We present a systematic comparison of two complementary methods for determining the longitudinal charge density profile of the compressed electron bunches in the soft x-ray free-electron laser FLASH: a frequency-domain technique---coherent transition radiation (CTR) spectroscopy---and a time-domain technique---streaking of the electron beam with a transversely deflecting microwave structure (TDS). While the direct time-profile measurement with a TDS is a well-established method invented at SLAC, our group has pioneered high-resolution bunch shape analysis based on coherent radiation spectroscopy. We have developed a broadband spectrometer covering the wavelength range from $5\text{ }\text{ }\ensuremath{\mu}\mathrm{m}$ to $433\text{ }\text{ }\ensuremath{\mu}\mathrm{m}$ with two sets of remotely interchangeable staged reflection gratings. The measured spectral intensity allows to compute the absolute magnitude of the bunch form factor but not its phase which, however, is needed to retrieve the bunch profile.
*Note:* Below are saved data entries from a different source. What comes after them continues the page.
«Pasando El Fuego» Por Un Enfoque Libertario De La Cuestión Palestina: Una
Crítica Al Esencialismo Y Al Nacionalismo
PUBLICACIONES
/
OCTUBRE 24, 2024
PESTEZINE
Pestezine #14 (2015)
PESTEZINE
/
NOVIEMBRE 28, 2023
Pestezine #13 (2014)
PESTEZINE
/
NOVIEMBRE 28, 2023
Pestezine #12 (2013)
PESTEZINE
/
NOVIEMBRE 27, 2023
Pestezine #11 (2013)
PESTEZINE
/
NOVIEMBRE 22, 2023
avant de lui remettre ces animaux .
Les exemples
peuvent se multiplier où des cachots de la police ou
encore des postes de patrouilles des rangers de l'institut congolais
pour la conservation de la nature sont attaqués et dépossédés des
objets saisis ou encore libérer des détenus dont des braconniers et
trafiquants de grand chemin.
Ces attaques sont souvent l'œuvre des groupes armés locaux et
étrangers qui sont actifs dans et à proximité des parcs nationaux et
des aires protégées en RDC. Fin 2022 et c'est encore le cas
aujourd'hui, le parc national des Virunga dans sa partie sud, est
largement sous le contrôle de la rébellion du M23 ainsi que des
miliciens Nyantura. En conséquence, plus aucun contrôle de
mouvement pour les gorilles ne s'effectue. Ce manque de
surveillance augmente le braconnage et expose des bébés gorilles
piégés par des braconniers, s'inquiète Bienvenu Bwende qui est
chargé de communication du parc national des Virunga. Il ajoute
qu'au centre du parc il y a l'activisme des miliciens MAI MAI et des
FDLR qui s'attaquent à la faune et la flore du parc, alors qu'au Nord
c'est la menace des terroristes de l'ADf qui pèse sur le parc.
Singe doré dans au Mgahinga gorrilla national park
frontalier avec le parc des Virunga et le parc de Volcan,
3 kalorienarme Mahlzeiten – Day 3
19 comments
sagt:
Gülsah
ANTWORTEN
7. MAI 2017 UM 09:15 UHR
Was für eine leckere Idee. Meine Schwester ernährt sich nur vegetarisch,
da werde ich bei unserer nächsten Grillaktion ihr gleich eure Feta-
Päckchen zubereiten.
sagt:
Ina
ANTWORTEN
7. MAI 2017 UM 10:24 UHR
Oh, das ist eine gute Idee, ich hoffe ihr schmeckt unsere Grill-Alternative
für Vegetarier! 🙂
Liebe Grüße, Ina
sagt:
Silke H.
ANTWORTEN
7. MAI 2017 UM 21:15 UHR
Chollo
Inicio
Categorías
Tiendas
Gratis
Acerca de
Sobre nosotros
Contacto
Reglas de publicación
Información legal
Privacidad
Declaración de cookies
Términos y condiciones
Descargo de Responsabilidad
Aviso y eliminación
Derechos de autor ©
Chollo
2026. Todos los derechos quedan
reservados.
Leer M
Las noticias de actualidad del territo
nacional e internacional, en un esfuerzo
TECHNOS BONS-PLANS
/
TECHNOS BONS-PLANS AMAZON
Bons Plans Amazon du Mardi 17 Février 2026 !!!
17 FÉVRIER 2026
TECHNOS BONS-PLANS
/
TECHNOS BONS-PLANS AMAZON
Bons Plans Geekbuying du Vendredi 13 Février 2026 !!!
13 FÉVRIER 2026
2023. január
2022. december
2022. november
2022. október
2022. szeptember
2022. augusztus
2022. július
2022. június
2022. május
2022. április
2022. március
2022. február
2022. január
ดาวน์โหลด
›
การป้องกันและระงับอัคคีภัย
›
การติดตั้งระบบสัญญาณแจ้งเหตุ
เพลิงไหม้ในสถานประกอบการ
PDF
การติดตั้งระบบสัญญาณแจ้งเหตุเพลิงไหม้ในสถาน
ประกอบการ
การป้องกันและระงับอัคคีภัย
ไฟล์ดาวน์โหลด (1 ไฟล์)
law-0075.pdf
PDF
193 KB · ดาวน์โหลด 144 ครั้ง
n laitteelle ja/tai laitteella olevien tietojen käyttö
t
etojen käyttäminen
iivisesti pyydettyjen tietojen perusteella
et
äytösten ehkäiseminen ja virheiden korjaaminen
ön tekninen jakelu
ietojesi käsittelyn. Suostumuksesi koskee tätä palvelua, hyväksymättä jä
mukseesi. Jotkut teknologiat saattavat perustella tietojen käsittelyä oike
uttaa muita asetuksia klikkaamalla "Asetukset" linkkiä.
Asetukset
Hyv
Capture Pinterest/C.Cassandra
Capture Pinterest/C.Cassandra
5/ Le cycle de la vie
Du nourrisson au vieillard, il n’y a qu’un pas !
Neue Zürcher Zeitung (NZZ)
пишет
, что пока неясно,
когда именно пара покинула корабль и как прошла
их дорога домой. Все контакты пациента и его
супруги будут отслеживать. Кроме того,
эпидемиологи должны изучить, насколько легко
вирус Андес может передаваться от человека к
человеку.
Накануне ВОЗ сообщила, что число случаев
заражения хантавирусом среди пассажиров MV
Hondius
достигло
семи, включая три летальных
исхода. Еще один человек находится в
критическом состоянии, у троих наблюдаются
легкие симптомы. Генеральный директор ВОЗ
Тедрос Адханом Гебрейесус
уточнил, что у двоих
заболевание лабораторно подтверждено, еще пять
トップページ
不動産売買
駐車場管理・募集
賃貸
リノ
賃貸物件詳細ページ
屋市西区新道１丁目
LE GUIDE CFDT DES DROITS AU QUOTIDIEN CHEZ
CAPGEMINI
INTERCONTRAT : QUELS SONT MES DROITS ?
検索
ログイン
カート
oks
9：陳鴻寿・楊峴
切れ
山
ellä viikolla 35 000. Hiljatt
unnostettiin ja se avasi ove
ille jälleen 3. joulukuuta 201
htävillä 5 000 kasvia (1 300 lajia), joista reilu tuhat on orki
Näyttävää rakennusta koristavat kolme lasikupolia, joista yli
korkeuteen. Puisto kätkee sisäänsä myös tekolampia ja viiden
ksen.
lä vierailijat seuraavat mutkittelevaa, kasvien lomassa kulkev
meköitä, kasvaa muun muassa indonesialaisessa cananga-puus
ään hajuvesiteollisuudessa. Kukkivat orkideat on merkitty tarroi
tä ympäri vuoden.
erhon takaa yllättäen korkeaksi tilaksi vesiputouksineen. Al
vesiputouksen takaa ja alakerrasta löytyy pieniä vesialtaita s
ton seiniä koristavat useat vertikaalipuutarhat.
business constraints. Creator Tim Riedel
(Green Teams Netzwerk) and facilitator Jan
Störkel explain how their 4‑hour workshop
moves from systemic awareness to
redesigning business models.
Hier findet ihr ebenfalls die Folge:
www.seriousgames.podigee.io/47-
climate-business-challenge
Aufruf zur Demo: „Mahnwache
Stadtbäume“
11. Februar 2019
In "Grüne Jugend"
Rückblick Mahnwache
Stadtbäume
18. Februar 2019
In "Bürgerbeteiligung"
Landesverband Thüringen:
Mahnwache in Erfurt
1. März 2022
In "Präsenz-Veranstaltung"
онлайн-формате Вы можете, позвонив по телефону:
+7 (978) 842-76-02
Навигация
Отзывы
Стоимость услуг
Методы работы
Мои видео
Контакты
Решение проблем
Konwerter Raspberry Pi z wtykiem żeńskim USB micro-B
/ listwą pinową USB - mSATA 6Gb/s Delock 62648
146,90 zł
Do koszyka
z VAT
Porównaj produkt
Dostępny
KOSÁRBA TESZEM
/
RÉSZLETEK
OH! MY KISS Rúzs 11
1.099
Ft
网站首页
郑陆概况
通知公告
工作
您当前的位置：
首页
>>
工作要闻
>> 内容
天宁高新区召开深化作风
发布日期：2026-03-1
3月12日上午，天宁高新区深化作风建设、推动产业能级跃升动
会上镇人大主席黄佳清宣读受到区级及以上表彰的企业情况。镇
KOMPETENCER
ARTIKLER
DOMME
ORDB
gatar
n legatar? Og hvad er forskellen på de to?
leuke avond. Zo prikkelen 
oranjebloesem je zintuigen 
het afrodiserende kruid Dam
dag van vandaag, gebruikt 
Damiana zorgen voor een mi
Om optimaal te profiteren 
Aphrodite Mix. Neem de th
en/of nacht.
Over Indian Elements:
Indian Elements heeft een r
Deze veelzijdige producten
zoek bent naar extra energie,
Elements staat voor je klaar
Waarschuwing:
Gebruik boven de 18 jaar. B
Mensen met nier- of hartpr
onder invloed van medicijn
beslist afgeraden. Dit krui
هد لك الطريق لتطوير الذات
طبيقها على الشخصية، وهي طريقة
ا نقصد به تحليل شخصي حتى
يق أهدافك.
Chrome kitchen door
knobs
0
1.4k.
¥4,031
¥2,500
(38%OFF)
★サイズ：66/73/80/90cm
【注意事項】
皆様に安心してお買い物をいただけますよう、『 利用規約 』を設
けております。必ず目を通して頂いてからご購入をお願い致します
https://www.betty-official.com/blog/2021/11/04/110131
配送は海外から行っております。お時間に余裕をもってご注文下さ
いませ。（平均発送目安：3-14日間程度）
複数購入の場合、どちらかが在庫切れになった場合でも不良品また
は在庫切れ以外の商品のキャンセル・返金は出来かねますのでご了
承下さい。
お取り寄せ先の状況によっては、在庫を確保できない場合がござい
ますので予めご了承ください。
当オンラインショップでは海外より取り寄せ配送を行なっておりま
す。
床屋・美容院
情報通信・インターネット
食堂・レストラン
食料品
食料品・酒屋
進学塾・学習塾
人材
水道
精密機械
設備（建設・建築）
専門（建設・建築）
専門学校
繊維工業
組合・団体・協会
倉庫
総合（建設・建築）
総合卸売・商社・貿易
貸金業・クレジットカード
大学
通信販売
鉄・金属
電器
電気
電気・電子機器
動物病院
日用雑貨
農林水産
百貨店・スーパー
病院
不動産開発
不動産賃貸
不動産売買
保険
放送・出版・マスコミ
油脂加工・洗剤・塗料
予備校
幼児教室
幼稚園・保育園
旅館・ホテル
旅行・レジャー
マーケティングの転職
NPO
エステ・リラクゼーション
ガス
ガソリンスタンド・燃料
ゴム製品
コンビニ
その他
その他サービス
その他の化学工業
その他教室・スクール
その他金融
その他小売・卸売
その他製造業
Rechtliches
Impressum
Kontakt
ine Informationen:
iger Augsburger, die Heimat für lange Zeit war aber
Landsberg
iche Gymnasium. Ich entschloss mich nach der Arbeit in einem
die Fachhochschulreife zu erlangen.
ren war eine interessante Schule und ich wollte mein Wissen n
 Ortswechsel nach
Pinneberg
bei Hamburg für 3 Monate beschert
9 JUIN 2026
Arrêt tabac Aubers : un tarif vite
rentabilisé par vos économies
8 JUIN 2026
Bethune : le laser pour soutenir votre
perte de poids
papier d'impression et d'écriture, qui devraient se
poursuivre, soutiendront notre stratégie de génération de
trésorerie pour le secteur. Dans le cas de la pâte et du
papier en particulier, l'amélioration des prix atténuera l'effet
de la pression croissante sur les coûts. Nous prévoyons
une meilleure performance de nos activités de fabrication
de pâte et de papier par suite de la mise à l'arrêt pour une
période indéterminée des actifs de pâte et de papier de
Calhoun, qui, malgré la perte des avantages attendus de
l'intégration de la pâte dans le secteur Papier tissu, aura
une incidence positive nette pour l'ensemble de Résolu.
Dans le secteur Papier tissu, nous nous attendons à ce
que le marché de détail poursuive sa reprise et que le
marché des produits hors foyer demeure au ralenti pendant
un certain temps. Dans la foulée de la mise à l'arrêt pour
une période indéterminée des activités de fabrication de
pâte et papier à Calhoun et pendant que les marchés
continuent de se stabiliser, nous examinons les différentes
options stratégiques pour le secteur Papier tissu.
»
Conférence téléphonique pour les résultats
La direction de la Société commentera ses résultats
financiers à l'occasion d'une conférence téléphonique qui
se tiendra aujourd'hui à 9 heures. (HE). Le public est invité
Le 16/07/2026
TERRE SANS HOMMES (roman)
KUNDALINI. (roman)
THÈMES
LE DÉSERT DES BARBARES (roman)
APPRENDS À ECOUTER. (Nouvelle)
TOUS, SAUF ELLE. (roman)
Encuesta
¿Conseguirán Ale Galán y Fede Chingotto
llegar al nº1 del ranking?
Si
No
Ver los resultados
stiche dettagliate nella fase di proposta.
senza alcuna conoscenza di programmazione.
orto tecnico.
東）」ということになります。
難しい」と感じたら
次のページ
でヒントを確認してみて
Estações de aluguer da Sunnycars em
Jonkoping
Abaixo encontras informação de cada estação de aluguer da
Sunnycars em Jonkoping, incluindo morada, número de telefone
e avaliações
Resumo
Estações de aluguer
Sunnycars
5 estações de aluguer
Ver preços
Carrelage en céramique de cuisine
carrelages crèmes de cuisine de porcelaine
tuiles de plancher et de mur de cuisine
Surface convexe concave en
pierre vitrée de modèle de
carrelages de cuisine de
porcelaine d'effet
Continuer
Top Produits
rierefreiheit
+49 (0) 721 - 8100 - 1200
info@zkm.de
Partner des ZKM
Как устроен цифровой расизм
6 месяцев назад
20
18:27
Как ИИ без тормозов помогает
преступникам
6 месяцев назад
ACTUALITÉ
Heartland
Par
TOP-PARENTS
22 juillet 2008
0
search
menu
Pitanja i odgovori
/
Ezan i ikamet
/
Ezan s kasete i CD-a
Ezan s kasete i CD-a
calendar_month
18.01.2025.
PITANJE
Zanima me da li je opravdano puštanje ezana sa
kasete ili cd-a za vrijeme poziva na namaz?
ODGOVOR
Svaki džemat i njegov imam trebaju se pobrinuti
Two phase retrieval methods are investigated in detail: analytic phase computation by means of the Kramers-Kronig dispersion relation, and iterative phase retrieval. Several computational techniques are compared and evaluated in view of their applicability and efficiency. For a large variety of bunch shapes, the time profiles derived from the spectroscopic data are compared with the TDS profiles, and generally excellent agreement is observed down to the 10 fs level. For part of the measurements, two independent CTR spectrometer systems have been available, yielding almost identical bunch shapes. In summary, we demonstrate that using well calibrated and broadband spectroscopy data, a fast and reliable phase reconstruction algorithm leads to bunch profiles competitive to high resolution TDS measurements.